*** Supplied records
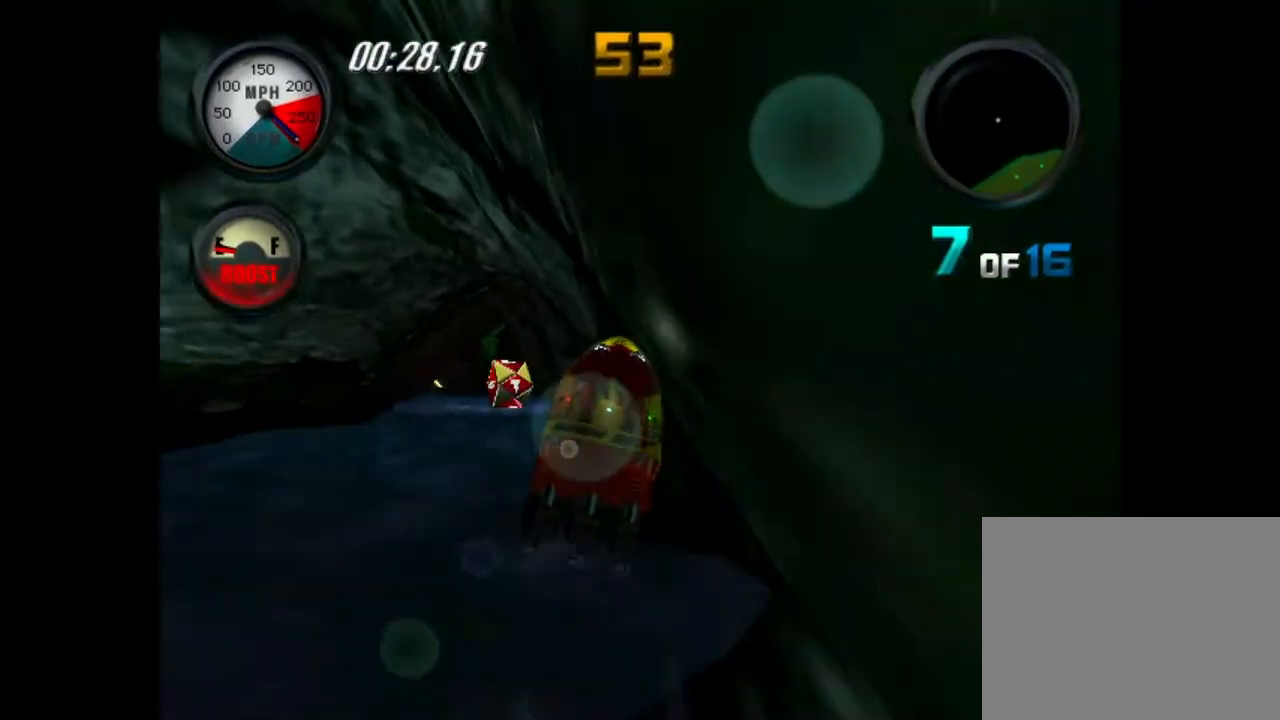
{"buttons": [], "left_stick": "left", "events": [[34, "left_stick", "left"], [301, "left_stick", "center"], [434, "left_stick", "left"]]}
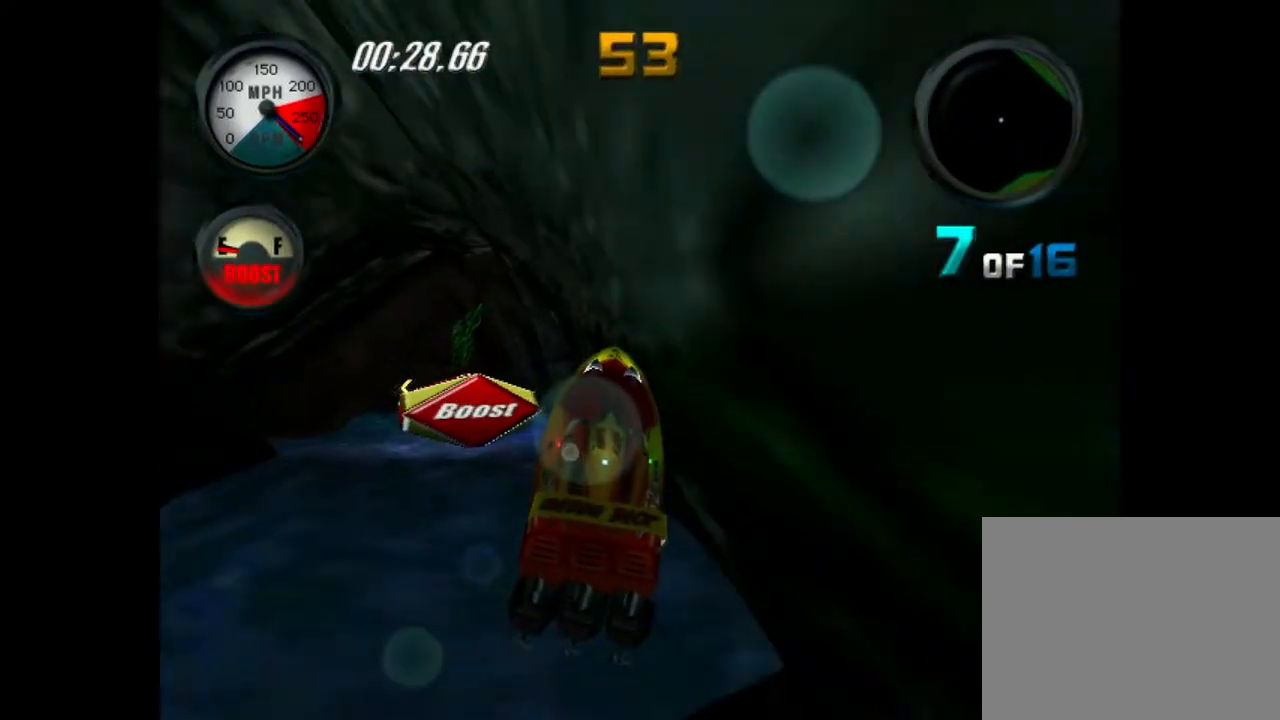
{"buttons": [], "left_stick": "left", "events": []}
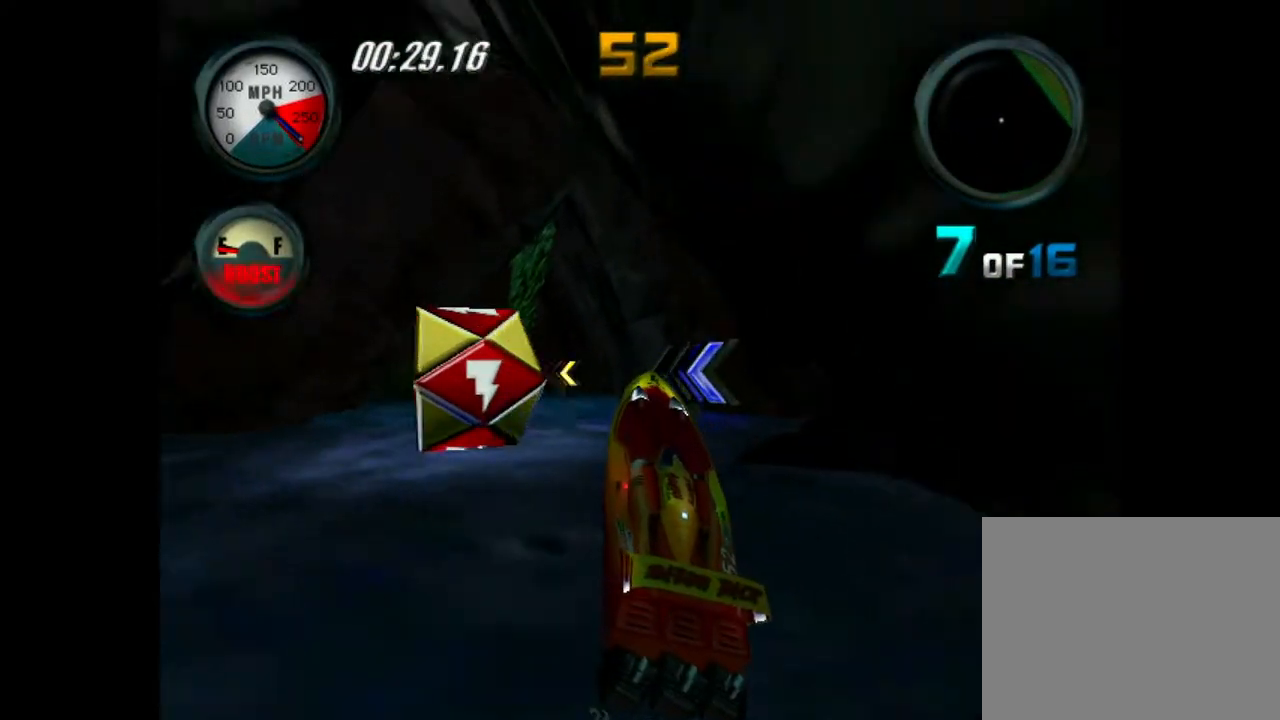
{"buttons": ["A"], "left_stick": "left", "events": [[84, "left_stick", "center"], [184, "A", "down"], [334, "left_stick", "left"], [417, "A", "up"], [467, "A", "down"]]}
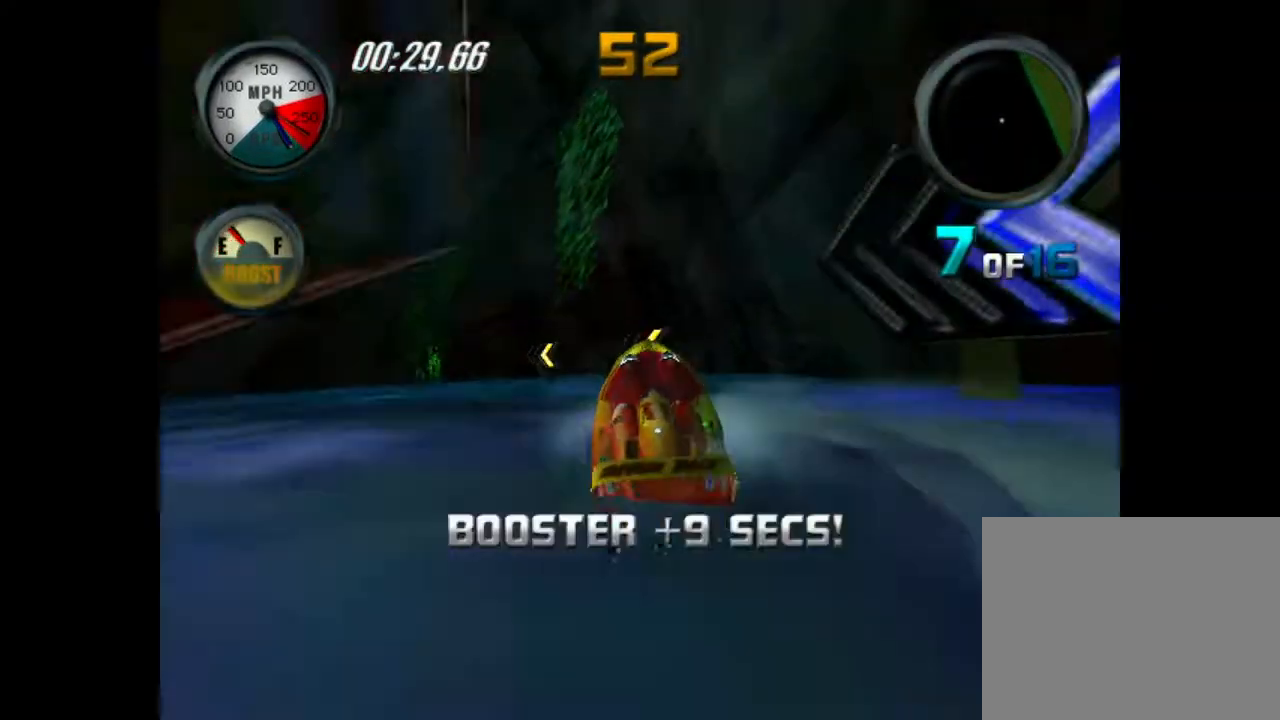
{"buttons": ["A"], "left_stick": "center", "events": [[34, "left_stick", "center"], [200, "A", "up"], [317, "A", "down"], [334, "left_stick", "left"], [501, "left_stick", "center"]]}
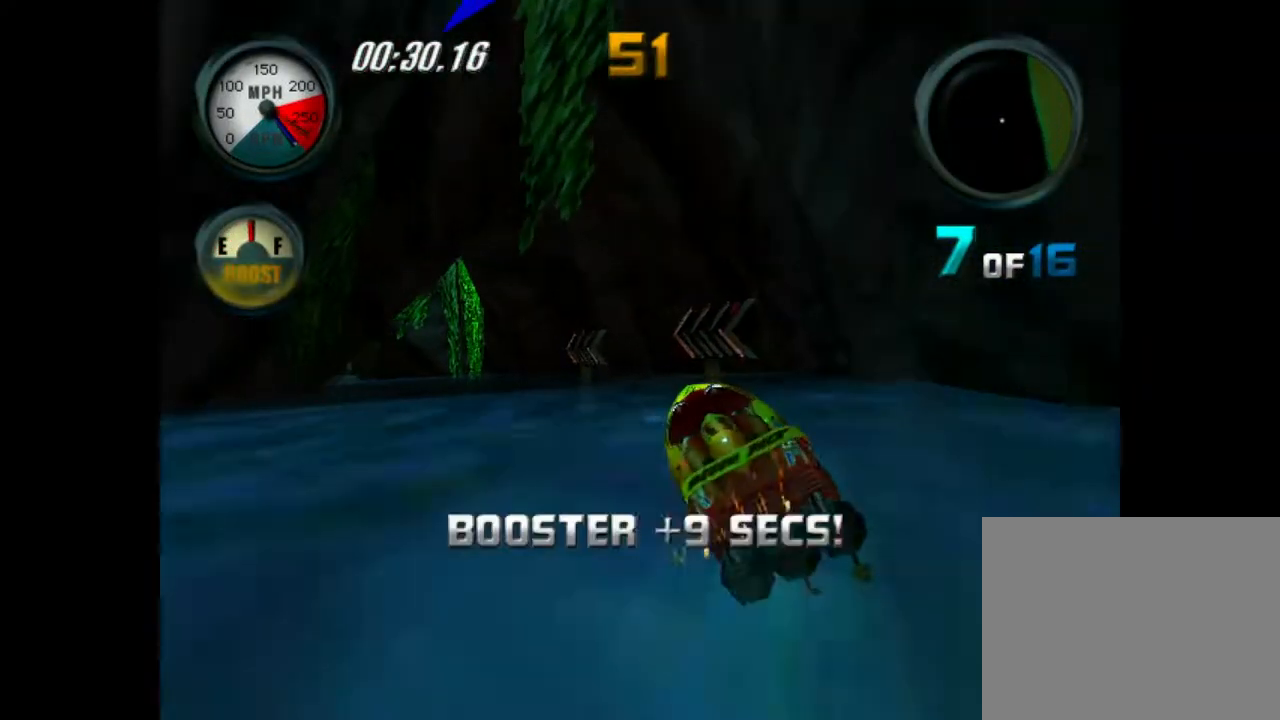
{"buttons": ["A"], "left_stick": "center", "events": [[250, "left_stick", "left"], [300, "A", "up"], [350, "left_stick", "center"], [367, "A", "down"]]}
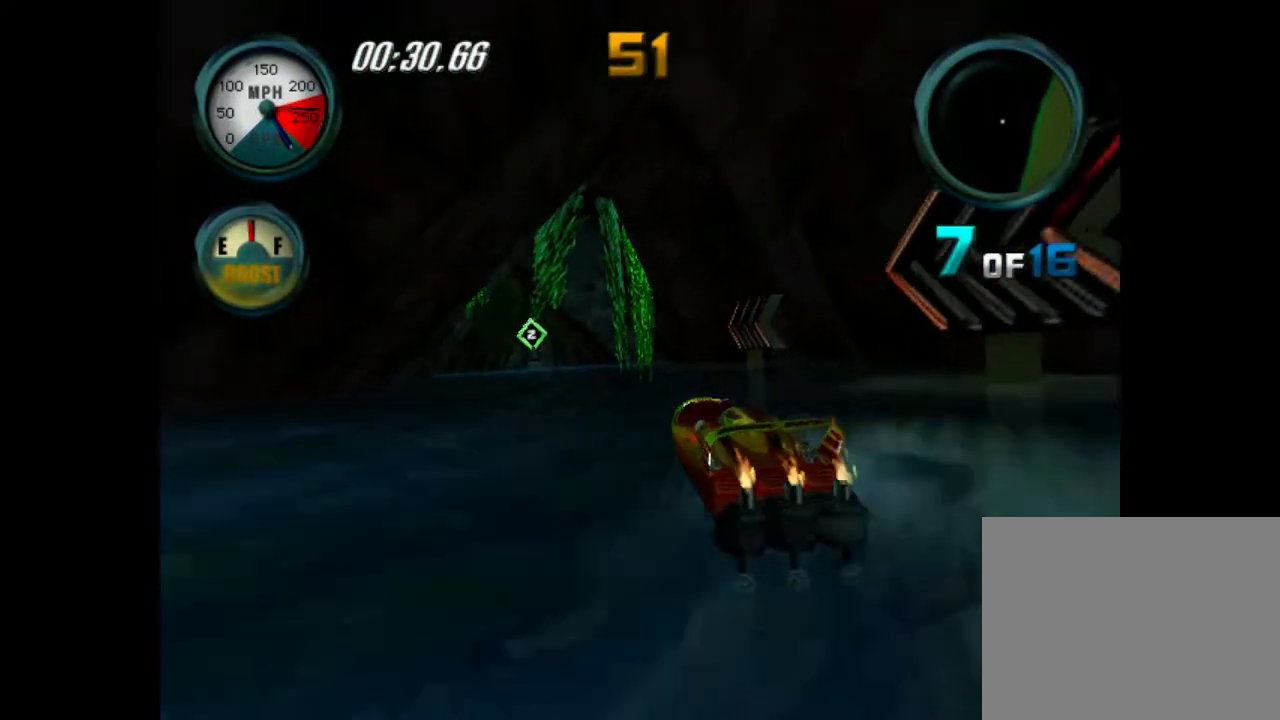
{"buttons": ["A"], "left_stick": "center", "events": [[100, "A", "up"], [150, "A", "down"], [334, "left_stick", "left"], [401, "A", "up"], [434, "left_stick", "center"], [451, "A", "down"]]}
******
• _Exercise aim_
Copy out all the data exactly, skipping the pictures.

• _Solution_
{"buttons": [], "left_stick": "left", "events": [[34, "left_stick", "left"], [301, "left_stick", "center"], [434, "left_stick", "left"]]}
{"buttons": [], "left_stick": "left", "events": []}
{"buttons": ["A"], "left_stick": "left", "events": [[84, "left_stick", "center"], [184, "A", "down"], [334, "left_stick", "left"], [417, "A", "up"], [467, "A", "down"]]}
{"buttons": ["A"], "left_stick": "center", "events": [[34, "left_stick", "center"], [200, "A", "up"], [317, "A", "down"], [334, "left_stick", "left"], [501, "left_stick", "center"]]}
{"buttons": ["A"], "left_stick": "center", "events": [[250, "left_stick", "left"], [300, "A", "up"], [350, "left_stick", "center"], [367, "A", "down"]]}
{"buttons": ["A"], "left_stick": "center", "events": [[100, "A", "up"], [150, "A", "down"], [334, "left_stick", "left"], [401, "A", "up"], [434, "left_stick", "center"], [451, "A", "down"]]}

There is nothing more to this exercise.